> **SET TASK 1**:
Could you output the part of the JBossAS node name note below, starting with "In case you" and going on through "for similar purposes.", with nothing changed?

> **TEXT EXCERPT**:
= = = =

In case you haven't followed the discussion [1], I've recently added a
concept of a "node name" to JBossAS trunk [2]. This name will initially be
used to identify the Remoting 3 Endpoint which is created for the JBossAS
instance, and could also be reused by other things for similar purposes.
The node name can be found in the "jboss.node.name" system property, and
can be set on the command line with the "-N" or "--nodename" switch.
Because we want to have sensible default for this name, I've also
introduced a pair of properties which may be used to retrieve the system
host name (not to be confused with DNS name; this is the answer you get
back when you run the "hostname" command). The algorithm I use is
purported to work on all major OSes, but feel free to test that if you
like. The properties are "jboss.host.name" and
"jboss.qualified.host.name"; you may manually set the host name at boot via
the command line "-H" or "--hostname" switch.

= = = =

> **RECORDS SUPPLIED**:
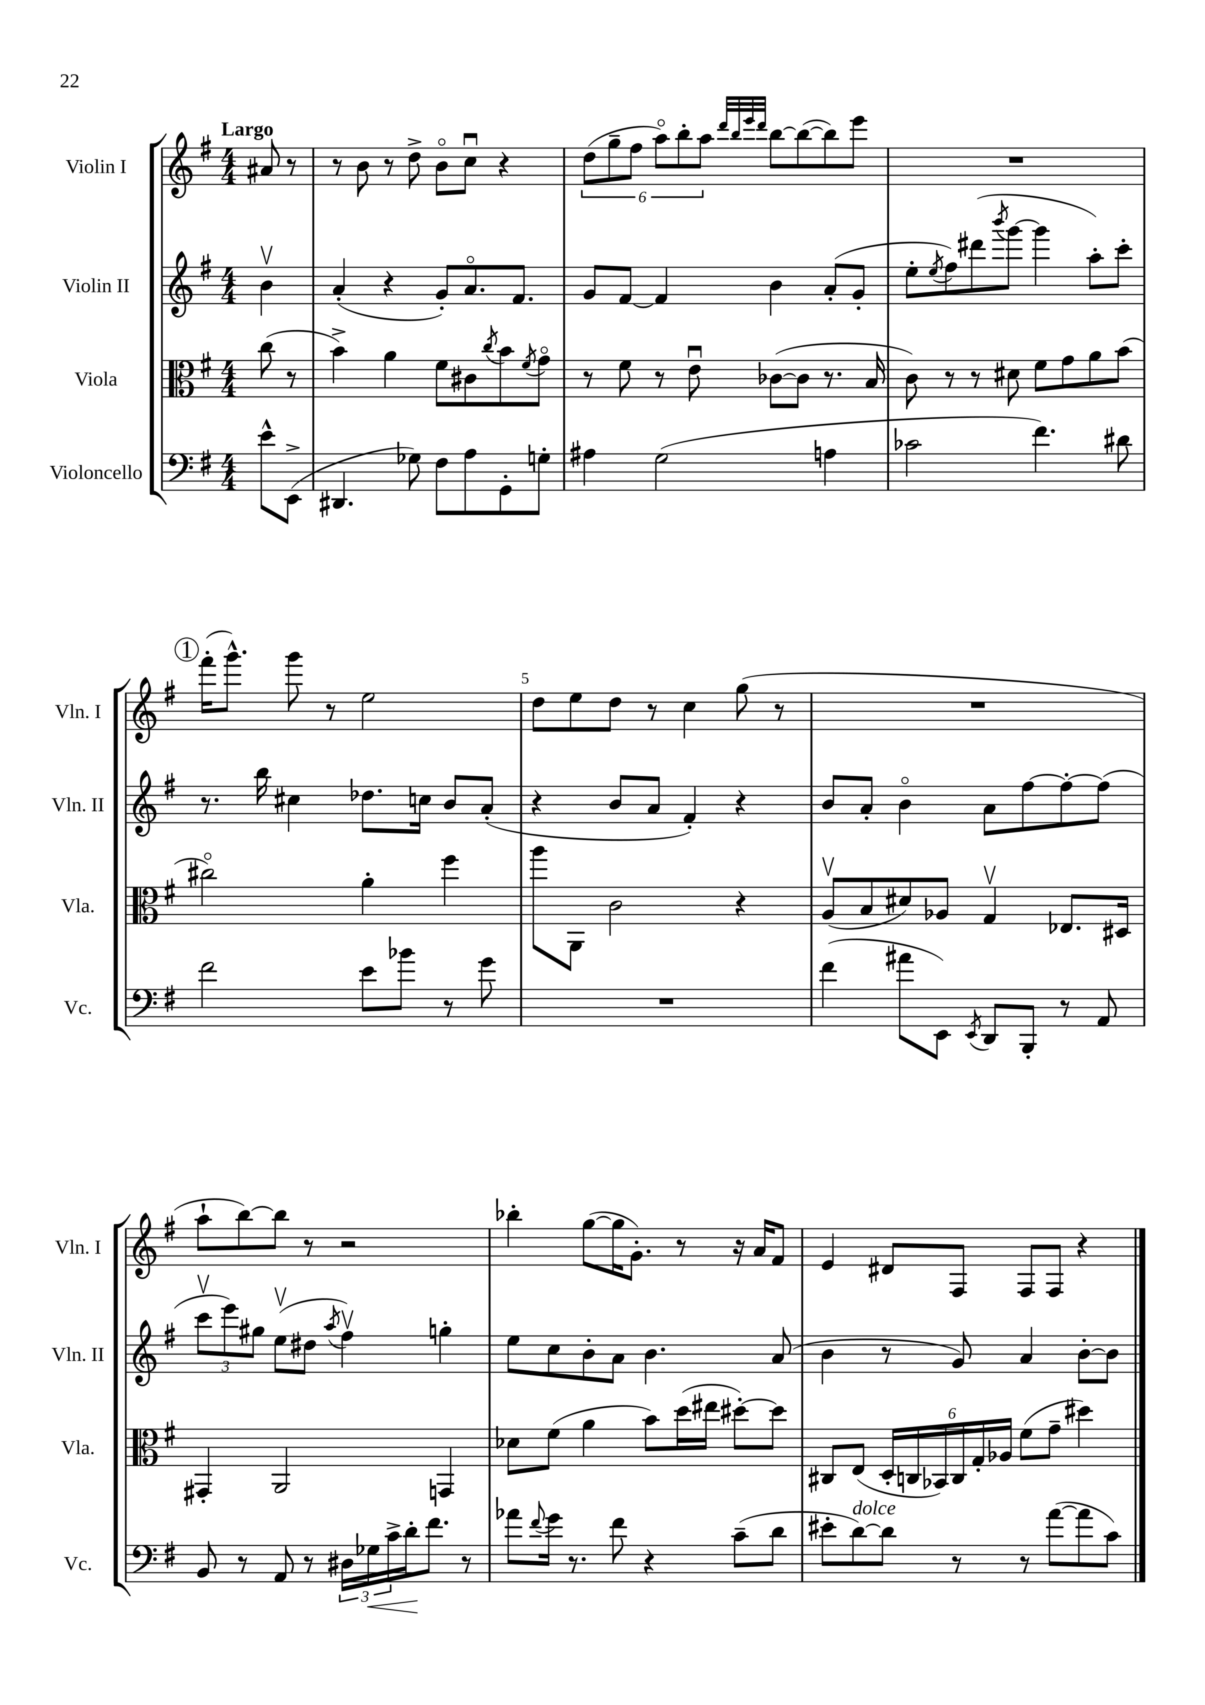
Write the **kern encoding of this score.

= = = =

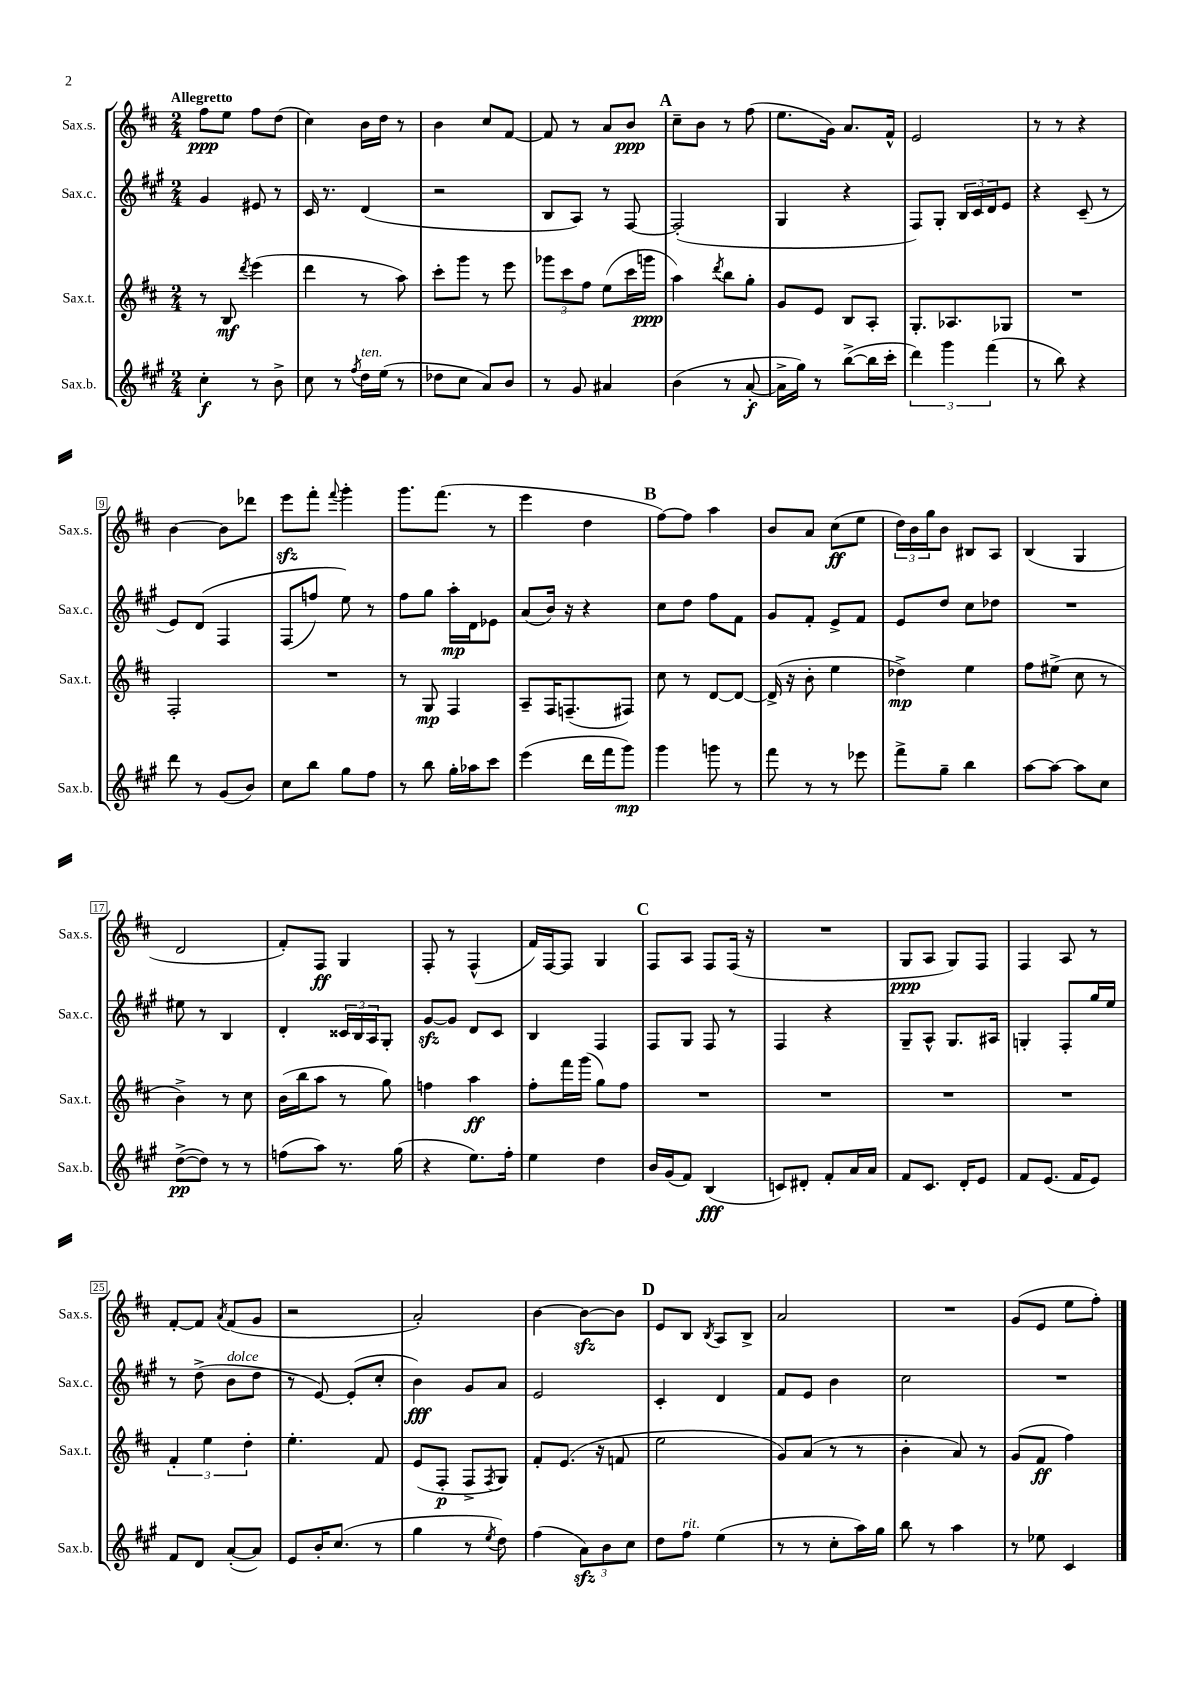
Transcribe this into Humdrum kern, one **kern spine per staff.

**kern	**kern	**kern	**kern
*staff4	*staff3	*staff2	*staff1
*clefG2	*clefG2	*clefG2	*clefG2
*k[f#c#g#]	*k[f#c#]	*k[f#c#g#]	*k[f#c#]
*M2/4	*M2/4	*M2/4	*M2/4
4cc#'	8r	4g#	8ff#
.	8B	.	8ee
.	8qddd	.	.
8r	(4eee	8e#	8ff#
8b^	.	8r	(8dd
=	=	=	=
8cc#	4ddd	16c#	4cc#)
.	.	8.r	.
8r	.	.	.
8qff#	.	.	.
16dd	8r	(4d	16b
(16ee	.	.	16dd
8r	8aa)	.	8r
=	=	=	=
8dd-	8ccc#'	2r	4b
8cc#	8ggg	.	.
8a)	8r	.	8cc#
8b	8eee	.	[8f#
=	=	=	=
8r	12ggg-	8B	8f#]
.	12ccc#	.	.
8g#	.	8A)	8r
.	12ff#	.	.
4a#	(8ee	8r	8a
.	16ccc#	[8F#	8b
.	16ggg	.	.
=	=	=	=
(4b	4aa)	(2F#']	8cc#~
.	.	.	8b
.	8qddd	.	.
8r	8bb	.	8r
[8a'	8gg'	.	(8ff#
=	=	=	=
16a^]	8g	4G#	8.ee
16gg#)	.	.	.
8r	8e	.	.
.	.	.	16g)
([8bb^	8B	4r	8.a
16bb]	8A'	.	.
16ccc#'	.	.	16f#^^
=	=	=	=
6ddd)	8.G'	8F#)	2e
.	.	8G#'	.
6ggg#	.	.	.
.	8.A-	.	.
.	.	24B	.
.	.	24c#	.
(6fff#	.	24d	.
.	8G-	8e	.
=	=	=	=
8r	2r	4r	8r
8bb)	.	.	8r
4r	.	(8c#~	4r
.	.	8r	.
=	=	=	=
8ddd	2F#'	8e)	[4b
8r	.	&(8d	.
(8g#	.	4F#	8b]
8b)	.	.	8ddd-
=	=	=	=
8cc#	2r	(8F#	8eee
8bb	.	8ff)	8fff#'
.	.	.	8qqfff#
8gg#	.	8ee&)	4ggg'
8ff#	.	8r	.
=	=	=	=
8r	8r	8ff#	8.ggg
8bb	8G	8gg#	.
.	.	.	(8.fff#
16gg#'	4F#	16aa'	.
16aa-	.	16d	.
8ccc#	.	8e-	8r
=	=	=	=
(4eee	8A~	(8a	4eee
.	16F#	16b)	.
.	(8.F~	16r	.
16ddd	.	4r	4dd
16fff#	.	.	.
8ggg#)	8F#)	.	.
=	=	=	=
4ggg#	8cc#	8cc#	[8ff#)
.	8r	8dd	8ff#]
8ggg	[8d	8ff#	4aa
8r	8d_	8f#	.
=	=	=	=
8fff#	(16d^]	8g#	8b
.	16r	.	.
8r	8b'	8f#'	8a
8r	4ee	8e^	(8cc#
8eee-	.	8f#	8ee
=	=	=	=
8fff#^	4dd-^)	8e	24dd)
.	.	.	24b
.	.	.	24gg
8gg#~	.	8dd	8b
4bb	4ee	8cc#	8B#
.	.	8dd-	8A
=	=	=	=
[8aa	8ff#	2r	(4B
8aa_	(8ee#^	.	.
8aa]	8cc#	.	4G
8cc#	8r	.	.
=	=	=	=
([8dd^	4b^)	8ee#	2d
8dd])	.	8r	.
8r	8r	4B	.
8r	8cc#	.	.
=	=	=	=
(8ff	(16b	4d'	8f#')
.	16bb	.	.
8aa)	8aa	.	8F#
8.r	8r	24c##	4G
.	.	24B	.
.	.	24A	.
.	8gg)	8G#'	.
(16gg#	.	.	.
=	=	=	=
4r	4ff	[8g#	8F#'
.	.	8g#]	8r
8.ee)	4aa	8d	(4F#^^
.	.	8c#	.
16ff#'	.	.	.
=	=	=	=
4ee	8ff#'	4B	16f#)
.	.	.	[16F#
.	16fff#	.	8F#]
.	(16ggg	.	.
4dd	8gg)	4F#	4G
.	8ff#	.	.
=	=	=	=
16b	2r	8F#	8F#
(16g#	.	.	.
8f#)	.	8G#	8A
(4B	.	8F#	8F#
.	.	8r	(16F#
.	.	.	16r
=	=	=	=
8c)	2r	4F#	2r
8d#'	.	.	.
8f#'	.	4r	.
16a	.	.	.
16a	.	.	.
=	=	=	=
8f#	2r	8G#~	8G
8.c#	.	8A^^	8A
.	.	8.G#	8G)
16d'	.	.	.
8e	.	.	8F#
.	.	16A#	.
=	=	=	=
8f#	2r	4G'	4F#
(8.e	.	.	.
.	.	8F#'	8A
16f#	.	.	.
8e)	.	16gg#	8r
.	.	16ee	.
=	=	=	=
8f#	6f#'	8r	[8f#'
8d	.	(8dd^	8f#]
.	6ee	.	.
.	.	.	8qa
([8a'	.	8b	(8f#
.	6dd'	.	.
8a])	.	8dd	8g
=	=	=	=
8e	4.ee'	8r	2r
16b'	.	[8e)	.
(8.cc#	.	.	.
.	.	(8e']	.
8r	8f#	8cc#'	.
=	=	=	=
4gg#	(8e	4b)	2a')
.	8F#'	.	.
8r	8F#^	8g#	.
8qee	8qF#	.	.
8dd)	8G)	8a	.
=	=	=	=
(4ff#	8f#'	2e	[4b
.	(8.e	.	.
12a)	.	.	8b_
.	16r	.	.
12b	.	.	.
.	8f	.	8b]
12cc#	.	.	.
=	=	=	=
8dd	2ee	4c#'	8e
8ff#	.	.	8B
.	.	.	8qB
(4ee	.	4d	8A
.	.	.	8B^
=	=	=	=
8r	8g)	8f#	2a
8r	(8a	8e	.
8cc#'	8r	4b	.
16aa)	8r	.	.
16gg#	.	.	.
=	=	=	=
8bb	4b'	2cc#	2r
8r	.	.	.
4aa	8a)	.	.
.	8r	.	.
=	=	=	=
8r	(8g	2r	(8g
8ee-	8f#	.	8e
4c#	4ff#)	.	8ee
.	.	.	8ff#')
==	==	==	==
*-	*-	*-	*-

= = = =

> **SET TASK 2**:
Which lines of the listing above contain the string "kern", matching case exactly? Filter them out and give every one of them.

> **RESPONSE 1**:
In case you haven't followed the discussion [1], I've recently added a
concept of a "node name" to JBossAS trunk [2]. This name will initially be
used to identify the Remoting 3 Endpoint which is created for the JBossAS
instance, and could also be reused by other things for similar purposes.

> **RESPONSE 2**:
Write the **kern encoding of this score.
Transcribe this into Humdrum kern, one **kern spine per staff.
**kern	**kern	**kern	**kern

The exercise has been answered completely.